Post-Processing and Preview Generation of Payload#
After a client updates the payload of a file, it undergoes post-processing. Currently, this includes the following:
- Remove old thumbnails if any exist
- Scan the payload to determine the mime-type
- Attempt to create a BlurHash value
- Attempt to calculate an aspect ratio value
- Attempt to create thumbnail images
Post-processing is triggered after the payload has been uploaded successfully by the client. Spaces considers the following scenarios a successful upload:
- The upload ended successfully and size of payload matches
intendedSize
of metadata. - Deprecated: The upload ended successfully and
intendedSize == 0
. This logic exists to support legacy clients which do not useintendedSize
.
Post-processing of payload is executed asynchronously in the background. Its completion is indicated by a new FILE_UPDATED change event, which is announced as a SPACE_ACTIVITY
event over the event feed.
In addition to post-processing, Spaces Backend supports on-demand file-preview generation that returns a JPEG from almost any type of file. See Preview generation.
Mime-type detection#
While the client provides a mime-type during metadata creation, this is verified after the payload has been updated. The database is then updated with the calculated mime-type.

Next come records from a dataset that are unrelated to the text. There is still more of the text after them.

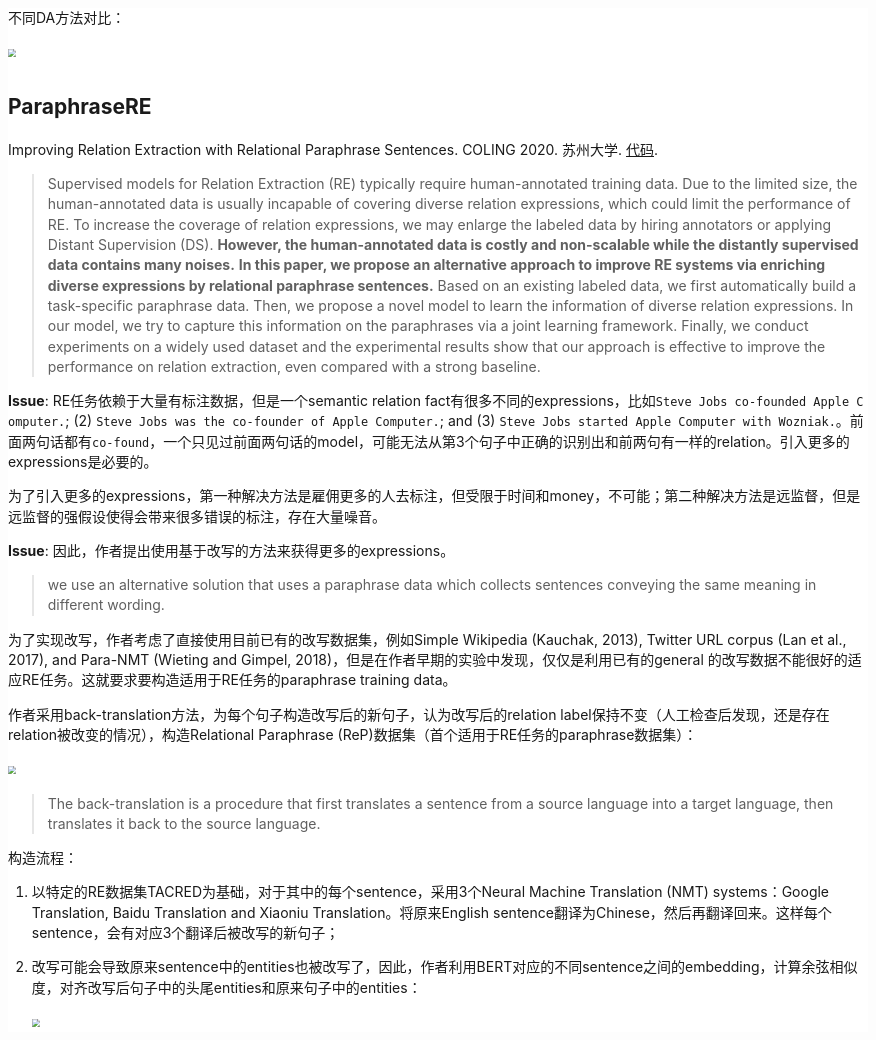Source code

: 不同DA方法对比：

<img src="https://lxy-blog-pics.oss-cn-beijing.aliyuncs.com/asssets/image-20231024165855510.png"  style="zoom:50%;" />

## ParaphraseRE

Improving Relation Extraction with Relational Paraphrase Sentences. COLING 2020. 苏州大学. [代码](https://github.com/jjyunlp/ReP-RE/tree/main).

> Supervised models for Relation Extraction (RE) typically require human-annotated training data. Due to the limited size, the human-annotated data is usually incapable of covering diverse relation expressions, which could limit the performance of RE. To increase the coverage of relation expressions, we may enlarge the labeled data by hiring annotators or applying Distant Supervision (DS). **However, the human-annotated data is costly and non-scalable while the distantly supervised data contains many noises.** **In this paper, we propose an alternative approach to improve RE systems via enriching diverse expressions by relational paraphrase sentences.** Based on an existing labeled data, we first automatically build a task-specific paraphrase data. Then, we propose a novel model to learn the information of diverse relation expressions. In our model, we try to capture this information on the paraphrases via a joint learning framework. Finally, we conduct experiments on a widely used dataset and the experimental results show that our approach is effective to improve the performance on relation extraction, even compared with a strong baseline.

**Issue**: RE任务依赖于大量有标注数据，但是一个semantic relation fact有很多不同的expressions，比如`Steve Jobs co-founded Apple Computer.`; (2) `Steve Jobs was the co-founder of Apple Computer.`; and (3) `Steve Jobs started Apple Computer with Wozniak.`。前面两句话都有`co-found`，一个只见过前面两句话的model，可能无法从第3个句子中正确的识别出和前两句有一样的relation。引入更多的expressions是必要的。

为了引入更多的expressions，第一种解决方法是雇佣更多的人去标注，但受限于时间和money，不可能；第二种解决方法是远监督，但是远监督的强假设使得会带来很多错误的标注，存在大量噪音。

**Issue**: 因此，作者提出使用基于改写的方法来获得更多的expressions。

> we use an alternative solution that uses a paraphrase data which collects sentences conveying the same meaning in different wording.

为了实现改写，作者考虑了直接使用目前已有的改写数据集，例如Simple Wikipedia (Kauchak, 2013), Twitter URL corpus (Lan et al., 2017), and Para-NMT (Wieting and Gimpel, 2018)，但是在作者早期的实验中发现，仅仅是利用已有的general 的改写数据不能很好的适应RE任务。这就要求要构造适用于RE任务的paraphrase training data。

作者采用back-translation方法，为每个句子构造改写后的新句子，认为改写后的relation label保持不变（人工检查后发现，还是存在relation被改变的情况），构造Relational Paraphrase (ReP)数据集（首个适用于RE任务的paraphrase数据集）：

<img src="https://lxy-blog-pics.oss-cn-beijing.aliyuncs.com/asssets/image-20231024212659964.png"  style="zoom:50%;" />

> The back-translation is a procedure that first translates a sentence from a source language into a target language, then translates it back to the source language.

构造流程：

1. 以特定的RE数据集TACRED为基础，对于其中的每个sentence，采用3个Neural Machine Translation (NMT) systems：Google Translation, Baidu Translation and Xiaoniu Translation。将原来English sentence翻译为Chinese，然后再翻译回来。这样每个sentence，会有对应3个翻译后被改写的新句子；

2. 改写可能会导致原来sentence中的entities也被改写了，因此，作者利用BERT对应的不同sentence之间的embedding，计算余弦相似度，对齐改写后句子中的头尾entities和原来句子中的entities：

   <img src="https://lxy-blog-pics.oss-cn-beijing.aliyuncs.com/asssets/image-20231024213305041.png"  style="zoom:50%;" />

Mime-type detection is based on Apache Tika.
Blurhash#
Once the mime-type is detected, the post-processing will attempt to find a Previewer
-service that promises support for the specific mime-type. If one is found, the Previewer
-service will attempt to extract a scaled-down image of the payload. Depending on the type of payload, this may include
- Extract a frame from a video,
- Create an image of the first page of a PDF,
- Render plain text into an image,
- Decode and scale down an image file, etc.
If an image can be extracted, a blurhash-value will be calculated and persisted in the metadata of the object.

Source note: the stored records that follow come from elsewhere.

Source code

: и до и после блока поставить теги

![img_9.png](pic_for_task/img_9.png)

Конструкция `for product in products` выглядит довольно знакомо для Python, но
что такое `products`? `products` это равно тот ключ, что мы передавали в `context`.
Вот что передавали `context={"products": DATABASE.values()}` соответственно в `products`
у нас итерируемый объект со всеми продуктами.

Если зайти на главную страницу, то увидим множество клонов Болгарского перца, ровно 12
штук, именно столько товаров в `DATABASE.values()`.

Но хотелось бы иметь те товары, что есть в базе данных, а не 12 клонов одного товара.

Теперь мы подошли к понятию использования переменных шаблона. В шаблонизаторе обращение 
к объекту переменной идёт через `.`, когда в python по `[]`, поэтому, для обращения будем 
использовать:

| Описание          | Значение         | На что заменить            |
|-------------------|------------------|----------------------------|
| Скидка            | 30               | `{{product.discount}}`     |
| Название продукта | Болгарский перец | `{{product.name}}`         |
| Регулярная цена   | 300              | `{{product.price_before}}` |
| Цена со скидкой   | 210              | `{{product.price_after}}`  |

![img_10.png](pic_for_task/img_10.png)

If no previewer is available, or an image could not be extracted, the blurhash is null
.
Blurhashes can be used to generate pseudo-images prior to loading an actual image. The pseudo-images represent a strongly blurred version of the actual image.
Aspect ratio#
The aspect ratio of an image can be used to scale up or down the preview of a selected object (image, text document, etc). In the context, it is represented by width divided by height and is saved as a decimal number for maximum precision.
Thumbnail generation#
If a scaled down image was extracted from the payload, it will then be scaled down much further into the following sizes:
- 200x200 pixels
- 100x100 pixels
- 50x50 pixels
The thumbnails are encoded into JPEG and persisted into the database. These thumbnails can be retrieved via the API.
If no previewer is available, or an image could not be extracted, no thumbnails exist.
Preview generation#
Generating on-demand previews for files depends on an external service that we call the preview service. The preview service is a tiny Python HTTP webservice that is designed to solely serve preview requests and offload such functionality off of Spaces Backend. It uses operating system tools to generate previews for different types of files. This is an important requirement in terms of performance during preview generation.

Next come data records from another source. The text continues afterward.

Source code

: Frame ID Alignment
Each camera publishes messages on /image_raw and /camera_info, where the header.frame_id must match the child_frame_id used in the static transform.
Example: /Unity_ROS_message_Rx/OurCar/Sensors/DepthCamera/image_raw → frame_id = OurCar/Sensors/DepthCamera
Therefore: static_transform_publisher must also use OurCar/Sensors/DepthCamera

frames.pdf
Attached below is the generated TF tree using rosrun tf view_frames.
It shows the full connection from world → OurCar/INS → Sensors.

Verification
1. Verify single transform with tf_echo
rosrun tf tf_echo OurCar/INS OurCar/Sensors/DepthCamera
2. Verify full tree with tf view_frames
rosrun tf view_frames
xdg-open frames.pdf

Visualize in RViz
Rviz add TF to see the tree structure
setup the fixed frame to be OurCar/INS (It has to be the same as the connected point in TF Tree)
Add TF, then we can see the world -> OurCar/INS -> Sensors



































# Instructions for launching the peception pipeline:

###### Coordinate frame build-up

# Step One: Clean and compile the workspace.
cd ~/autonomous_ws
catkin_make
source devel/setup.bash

The preview service supports a large range of different mimetypes and has features like creating preview for specific pages when it comes to multi-page document files and specifying the maximum dimensions for the generated preview. This is useful for clients that want to create previews depending on certain device dimensions.
NOTE: Please keep in mind that the service maintains the aspect ratio of the created preview images.
Limitations#
- Fetching a thumbnail that does not exist results in a
HTTP 404
. It is not possible to determine from that if post-processing is not yet finished, or if the payload is not supported and therefore no thumbnail will ever exist. - Generating a preview for a specific frame in a video is currently not supported. Previews for videos are always an image of the first frame.
- Generating a preview for very large files could time out due to the fact that preview generation takes place in a different service. Future improvements could allow the preview generation to be event-based instead of blocking or saving a very big thumbnail during the post-processing step and down-scaling to the requested dimensions later.